■ **WHAT TO PRODUCE**
Please update the lines below by changing "kingdom" to "realm" everywhere it appears and keeping everything else the same. Leave the pictures out of your version.

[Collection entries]
>>
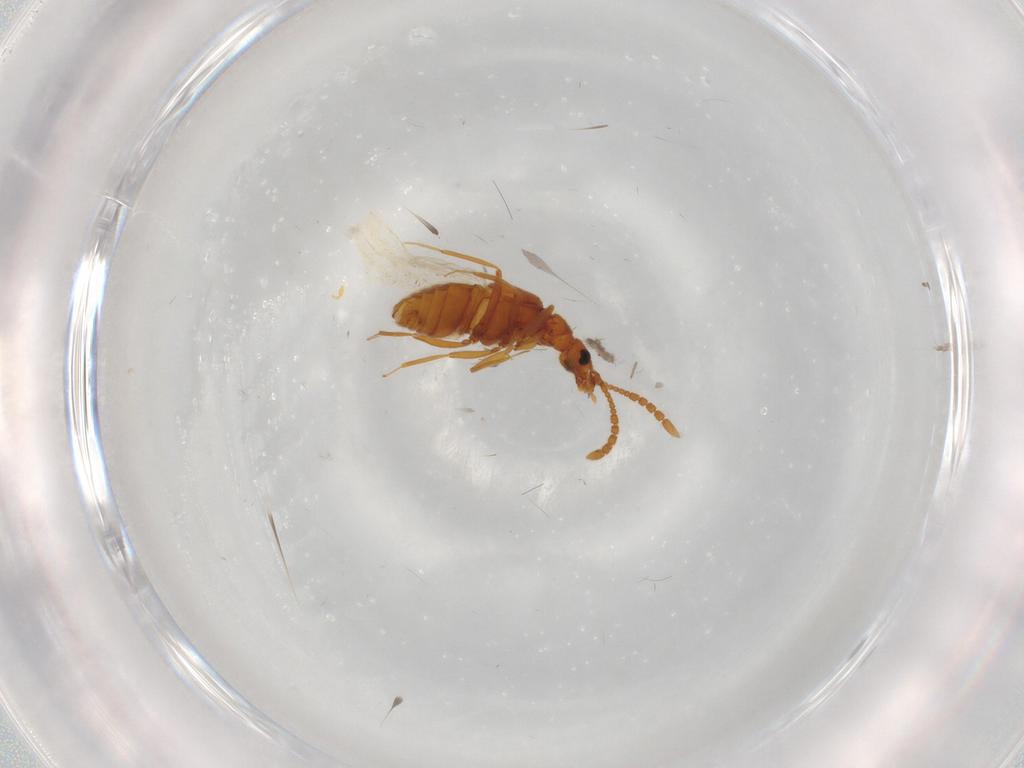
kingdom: Animalia
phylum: Arthropoda
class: Insecta
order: Coleoptera
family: Staphylinidae
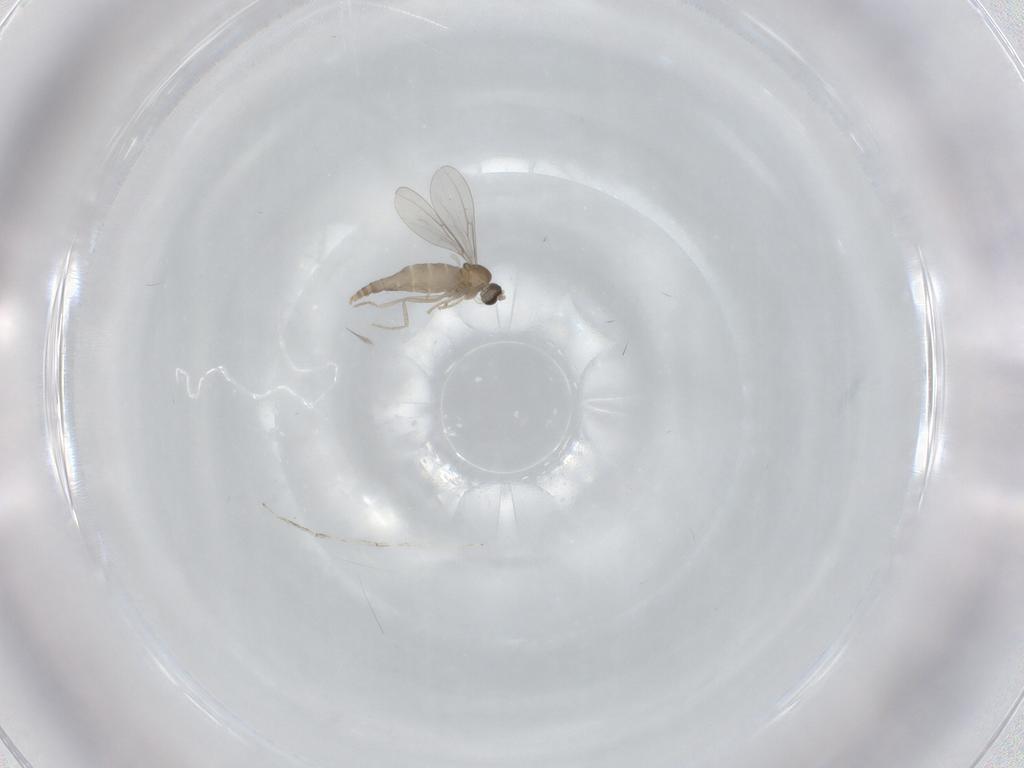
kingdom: Animalia
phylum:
<<
■ **TASK RESULT**
realm: Animalia
phylum: Arthropoda
class: Insecta
order: Coleoptera
family: Staphylinidae
realm: Animalia
phylum:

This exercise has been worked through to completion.